I don't understand the issue here. Please show the XML and result.

clemj21 commented 2 years ago

Sure thing.

XML

<xml>
  <items>
    <item>
      <a>
        <b>testing</b>
       </a>
    <item>
    </item>
      <a>
      </a>
     </item>
  </items>
</xml>

When I load the XML with these options:

testdf = spark.read.format('xml') \
    .option("rowTag" ,"item") \
    .option("inferSchema", "false") \
    .option("ignoreSurroundingSpaces", "true") \
    .load('dbfs:/user/test/text.xml')

I get this unwanted result: image

When I run with the "treatEmptyValuesAsNulls", "true" option I get the wanted result:

testdf = spark.read.format('xml') \
    .option("rowTag" ,"item") \
    .option("inferSchema", "false") \
    .option("ignoreSurroundingSpaces", "true") \
    .option("treatEmptyValuesAsNulls", "true") \
    .load('dbfs:/user/test/text.xml')

image

The README states that this option is DEPRECATED: treatEmptyValuesAsNulls : (DEPRECATED: use nullValue set to "") Whether you want to treat whitespaces as a null value. Default is false

I am assuming I don't understand where to set nullValue, I set it in the options and get the unwanted result:

testdf = spark.read.format('xml') \
    .option("rowTag" ,"item") \
    .option("inferSchema", "false") \
    .option("ignoreSurroundingSpaces", "true") \
    .option("nullValue", "") \
    .load('dbfs:/user/test/text.xml')

image

spark-xml version:2.12:0.15.0

Thanks for your help.

srowen commented 2 years ago

(Minor, there's a problem with your XML example - the item close/open tags are switched in the middle. I imagine that's just a typo in the comment)

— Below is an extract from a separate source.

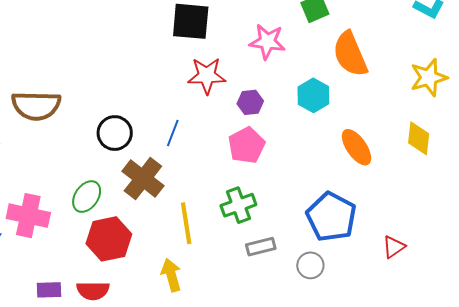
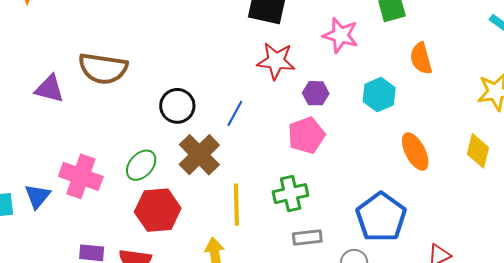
orange semicircle: (350, 54) -> (421, 58), size x0.7

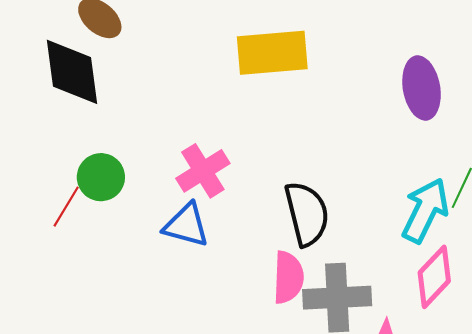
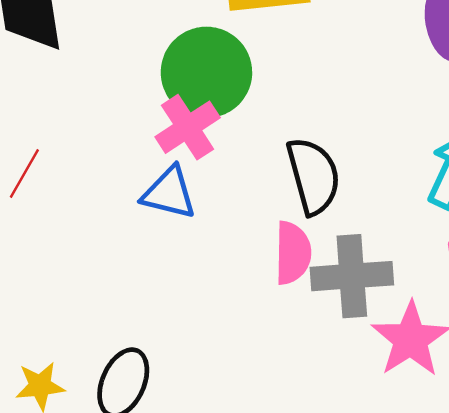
green circle: (101, 177) -> (206, 72), moved, size x1.6

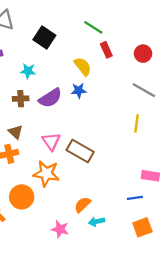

I think this example is 'invalid' or at least ambiguous, as given. For a to be null in the second row, it would have to not exist. For a to contain a null value b, <b> would have to exist but be empty. It's not clear what an empty <a> should mean here. Is a null? or does a exist with a null b?

The behavior of the two settings does result in two different interpretations, yeah, though I think the nullValue one is more correct. It kind of gives up and assumes it is a string. Is this example like your real data?